関節リウマチでは炎症が強い活動期に強い抵抗運動や過度な他動運動を行うと、滑膜炎の増悪・関節破壊の進行を招きます。この時期は関節保護を優先し、等尺性収縮や自動運動を中心に、可動域維持を目的とした低負荷の運動を行うのが原則です。


【各選択肢の解説】

1. 内反尖足が合併しやすい。
❌ 誤り。関節リウマチの足部変形は外反母趾・開張足・外反扁平足・槌趾(ハンマートウ)が典型です。内反尖足は痙性麻痺(脳卒中・脳性麻痺)でみられる変形です。
2. DIP関節に病変を生じやすい。
❌ 誤り。関節リウマチはMCP関節とPIP関節を左右対称に侵し、DIP関節は原則として侵されません。DIP関節が侵されるのは変形性関節症(Heberden結節)や乾癬性関節炎です。
3. 肘関節にはムチランス変形が生じやすい。
❌ 誤り。ムチランス変形(オペラグラス手)は骨の高度な吸収・短縮によって手指が伸縮する変形で、肘関節の変形名ではありません。
4. 環軸椎亜脱臼を認めるときには頸部を屈曲させる。
❌ 誤り。

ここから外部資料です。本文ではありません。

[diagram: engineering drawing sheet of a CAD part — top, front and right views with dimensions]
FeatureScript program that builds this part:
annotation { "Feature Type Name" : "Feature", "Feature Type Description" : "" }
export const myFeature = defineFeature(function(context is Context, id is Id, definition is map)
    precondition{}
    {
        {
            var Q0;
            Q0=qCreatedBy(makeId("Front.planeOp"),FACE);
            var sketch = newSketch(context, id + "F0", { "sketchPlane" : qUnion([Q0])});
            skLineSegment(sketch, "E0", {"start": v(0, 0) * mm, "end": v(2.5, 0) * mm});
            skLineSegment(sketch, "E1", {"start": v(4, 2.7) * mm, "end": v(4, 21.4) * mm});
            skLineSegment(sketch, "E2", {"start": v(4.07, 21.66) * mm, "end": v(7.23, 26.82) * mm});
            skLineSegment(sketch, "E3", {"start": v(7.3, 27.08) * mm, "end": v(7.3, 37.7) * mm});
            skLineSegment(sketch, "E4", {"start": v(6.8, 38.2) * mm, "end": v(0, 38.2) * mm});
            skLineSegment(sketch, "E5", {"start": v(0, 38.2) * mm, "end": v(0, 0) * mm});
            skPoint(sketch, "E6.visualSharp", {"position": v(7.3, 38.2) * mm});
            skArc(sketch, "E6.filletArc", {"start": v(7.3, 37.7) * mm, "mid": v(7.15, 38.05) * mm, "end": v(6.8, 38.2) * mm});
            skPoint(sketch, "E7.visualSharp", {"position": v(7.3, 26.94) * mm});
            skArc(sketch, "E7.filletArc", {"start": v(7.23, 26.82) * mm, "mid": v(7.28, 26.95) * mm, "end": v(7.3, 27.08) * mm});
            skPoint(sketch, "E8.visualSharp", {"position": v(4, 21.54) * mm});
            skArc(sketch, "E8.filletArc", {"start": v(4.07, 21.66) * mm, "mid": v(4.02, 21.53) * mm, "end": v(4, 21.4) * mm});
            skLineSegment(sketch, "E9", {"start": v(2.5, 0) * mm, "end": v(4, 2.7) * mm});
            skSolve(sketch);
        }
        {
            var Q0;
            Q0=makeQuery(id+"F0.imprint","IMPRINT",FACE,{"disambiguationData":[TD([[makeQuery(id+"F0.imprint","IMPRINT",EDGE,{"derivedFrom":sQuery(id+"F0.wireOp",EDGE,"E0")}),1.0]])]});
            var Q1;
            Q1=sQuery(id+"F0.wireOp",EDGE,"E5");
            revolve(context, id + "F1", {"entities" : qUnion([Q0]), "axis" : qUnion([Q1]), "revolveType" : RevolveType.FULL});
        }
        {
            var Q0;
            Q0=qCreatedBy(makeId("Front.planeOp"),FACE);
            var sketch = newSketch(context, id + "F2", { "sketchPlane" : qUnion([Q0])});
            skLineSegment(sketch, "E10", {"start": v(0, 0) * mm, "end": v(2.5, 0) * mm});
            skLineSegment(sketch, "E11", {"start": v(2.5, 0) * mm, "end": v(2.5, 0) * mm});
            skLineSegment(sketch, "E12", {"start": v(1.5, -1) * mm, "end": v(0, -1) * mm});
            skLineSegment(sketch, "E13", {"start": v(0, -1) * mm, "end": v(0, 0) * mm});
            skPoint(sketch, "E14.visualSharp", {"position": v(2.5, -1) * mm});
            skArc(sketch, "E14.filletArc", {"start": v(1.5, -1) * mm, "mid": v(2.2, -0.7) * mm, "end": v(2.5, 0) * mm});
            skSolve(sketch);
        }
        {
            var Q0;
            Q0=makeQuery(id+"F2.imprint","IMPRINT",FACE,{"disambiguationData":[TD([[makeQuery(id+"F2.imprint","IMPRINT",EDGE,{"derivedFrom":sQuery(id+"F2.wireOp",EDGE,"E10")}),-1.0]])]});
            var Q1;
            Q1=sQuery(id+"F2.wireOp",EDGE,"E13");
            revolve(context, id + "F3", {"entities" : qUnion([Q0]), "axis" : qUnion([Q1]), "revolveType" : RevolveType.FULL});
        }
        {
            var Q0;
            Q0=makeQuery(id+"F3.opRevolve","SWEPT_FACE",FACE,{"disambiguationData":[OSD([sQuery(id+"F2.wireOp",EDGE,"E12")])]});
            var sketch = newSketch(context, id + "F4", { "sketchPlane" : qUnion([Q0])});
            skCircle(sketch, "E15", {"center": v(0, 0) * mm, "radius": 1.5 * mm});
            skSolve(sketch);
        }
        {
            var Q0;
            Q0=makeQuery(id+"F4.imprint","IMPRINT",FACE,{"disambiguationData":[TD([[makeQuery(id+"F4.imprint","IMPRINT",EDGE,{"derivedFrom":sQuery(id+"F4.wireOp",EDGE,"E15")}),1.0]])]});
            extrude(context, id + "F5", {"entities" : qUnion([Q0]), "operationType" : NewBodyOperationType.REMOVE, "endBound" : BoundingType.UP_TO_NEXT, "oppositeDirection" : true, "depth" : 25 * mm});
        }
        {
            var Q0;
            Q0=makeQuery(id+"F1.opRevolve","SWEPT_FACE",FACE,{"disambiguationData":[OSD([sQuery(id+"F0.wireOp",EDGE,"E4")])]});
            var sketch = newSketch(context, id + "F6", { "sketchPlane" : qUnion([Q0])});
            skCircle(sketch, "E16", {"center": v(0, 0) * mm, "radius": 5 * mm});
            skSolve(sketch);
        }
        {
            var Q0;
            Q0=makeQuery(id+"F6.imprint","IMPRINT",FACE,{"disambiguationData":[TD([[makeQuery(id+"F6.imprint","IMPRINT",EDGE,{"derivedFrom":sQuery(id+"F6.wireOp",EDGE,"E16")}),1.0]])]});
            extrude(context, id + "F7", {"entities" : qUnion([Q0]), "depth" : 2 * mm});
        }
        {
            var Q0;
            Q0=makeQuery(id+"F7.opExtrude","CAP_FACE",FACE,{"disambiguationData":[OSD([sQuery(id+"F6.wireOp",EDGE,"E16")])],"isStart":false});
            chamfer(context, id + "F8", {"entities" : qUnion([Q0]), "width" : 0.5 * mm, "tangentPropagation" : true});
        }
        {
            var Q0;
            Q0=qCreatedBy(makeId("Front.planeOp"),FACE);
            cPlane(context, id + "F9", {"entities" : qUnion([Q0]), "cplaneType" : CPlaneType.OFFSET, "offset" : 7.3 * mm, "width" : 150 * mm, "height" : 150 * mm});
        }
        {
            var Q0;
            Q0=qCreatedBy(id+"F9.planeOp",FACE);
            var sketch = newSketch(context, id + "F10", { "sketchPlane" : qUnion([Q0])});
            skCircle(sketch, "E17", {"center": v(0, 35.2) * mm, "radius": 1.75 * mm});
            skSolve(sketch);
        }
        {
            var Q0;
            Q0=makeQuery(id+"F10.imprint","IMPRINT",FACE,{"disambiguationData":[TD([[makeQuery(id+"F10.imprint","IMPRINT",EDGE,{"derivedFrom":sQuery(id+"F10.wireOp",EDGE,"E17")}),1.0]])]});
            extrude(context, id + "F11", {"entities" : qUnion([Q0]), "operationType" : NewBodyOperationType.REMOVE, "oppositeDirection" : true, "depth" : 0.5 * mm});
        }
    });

環軸椎亜脱臼では頸部屈曲で環椎が前方へずれ脊髄を圧迫し、四肢麻痺や呼吸障害を起こす危険があります。屈曲は禁忌で、頸椎カラーなどで安定を図ります。
5. 炎症が強い時期の運動療法は自動運動を中心に行う。
✅ 正しい。急性炎症期は安静と関節保護を優先し、疼痛のない範囲での自動運動・等尺性運動で可動域と筋力の低下を防ぎます。

【試験対策ポイント】

関節リウマチは変形の名称関節保護の原則が二大頻出テーマです。

変形部位・特徴
スワンネック変形PIP過伸展・DIP屈曲
ボタン穴(ボタンホール)変形PIP屈曲・DIP過伸展
尺側偏位MCP関節で手指が小指側へ
ムチランス変形骨吸収による手指の短縮(オペラグラス手)
外反母趾・開張足前足部に集中する荷重で生じる

関節保護の原則は「大きい関節・強い関節を使う(手指でなく手掌や前腕で持つ)」「同一姿勢を続けない」「関節に無理な力をかけない(ドアノブはレバー式に)」「エネルギーを節約する」。Steinbrocker分類はstageⅠ〜Ⅳ(X線上の破壊度)とclass1〜4(機能障害度)の2軸である点も押さえましょう。